━━━ Página ━━━

Este comentario ha sido eliminado por el autor.
Anónimo dijo...

querido Miguel , el artículo es como todo lo que escribis , y desde hace años para mi , inspirador, la única cuestión que me hace un poquito de ruido es que. parecería sugerirse que Walter Murch , el diseñador de Apocalypse , inventa su oficio . yo diría que existe el diseño desde que el cine es sonoro. Y que Murch siendo una especie de Bach dlel diseño sonoro, sin duda lo lleva a una cumbre que estableció estándares que hasta ahora som referencia. Pero creo que desde alguien elige silenciar un sonido o sustituir un sonido por otro hay diseño .

━━━

## Conjunto de tareas
**a.** Responde estas preguntas sobre el comentario sobre el diseño sonoro:
(i) ¿A quién se dirige el comentario?
(ii) ¿Qué papel tuvo Walter Murch en Apocalypse?
(iii) ¿Desde cuándo existe el diseño, según quien comenta?
**b.** Escribe la continuación del comentario sobre el diseño sonoro a partir de su última oración.

━━━ Registros proporcionados ━━━

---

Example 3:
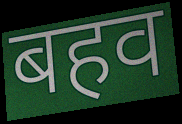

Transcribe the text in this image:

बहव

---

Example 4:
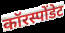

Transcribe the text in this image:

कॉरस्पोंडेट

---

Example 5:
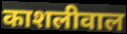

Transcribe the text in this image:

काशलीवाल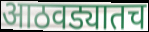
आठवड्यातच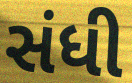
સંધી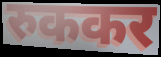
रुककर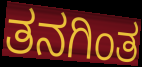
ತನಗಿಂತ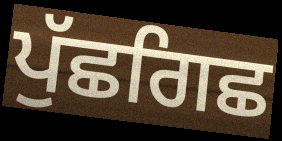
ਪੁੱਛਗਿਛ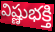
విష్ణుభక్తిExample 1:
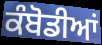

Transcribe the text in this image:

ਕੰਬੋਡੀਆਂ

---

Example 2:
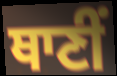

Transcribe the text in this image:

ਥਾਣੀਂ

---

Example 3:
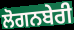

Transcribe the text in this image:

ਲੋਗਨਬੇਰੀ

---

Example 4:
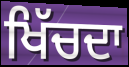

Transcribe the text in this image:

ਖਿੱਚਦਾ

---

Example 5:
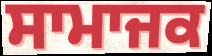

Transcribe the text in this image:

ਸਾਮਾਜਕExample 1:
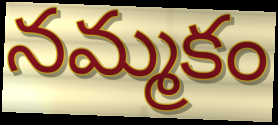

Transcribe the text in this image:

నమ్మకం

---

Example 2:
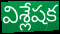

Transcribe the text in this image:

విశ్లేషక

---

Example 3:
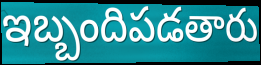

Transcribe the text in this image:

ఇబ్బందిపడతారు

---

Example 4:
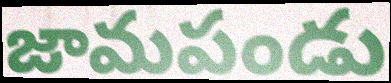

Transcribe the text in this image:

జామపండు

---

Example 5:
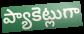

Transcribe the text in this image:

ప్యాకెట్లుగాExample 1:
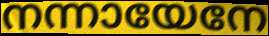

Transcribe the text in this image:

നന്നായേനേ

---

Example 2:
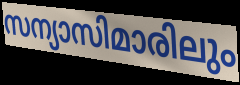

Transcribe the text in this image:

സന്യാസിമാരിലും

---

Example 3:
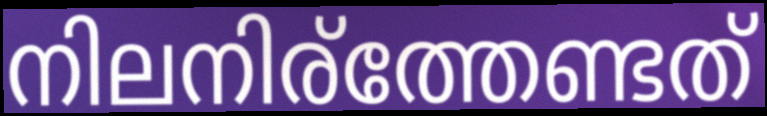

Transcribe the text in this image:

━━━

## Respuestas por tarea
**a.**
(i) A Miguel.
(ii) Fue el diseñador.
(iii) Desde que el cine es sonoro.

**b.**
la otra cuestión que me preocupa es si los otros usos de la música , los bien vistos y los aceptados no tienen tambien una dimensión de opresión. Recuerdo el famoso La musique est dangereuse de Paul Nougé , el surrealista belga que recomendaba aprender a cuidarse de la música. un abrazo , Jorge

MV dijo...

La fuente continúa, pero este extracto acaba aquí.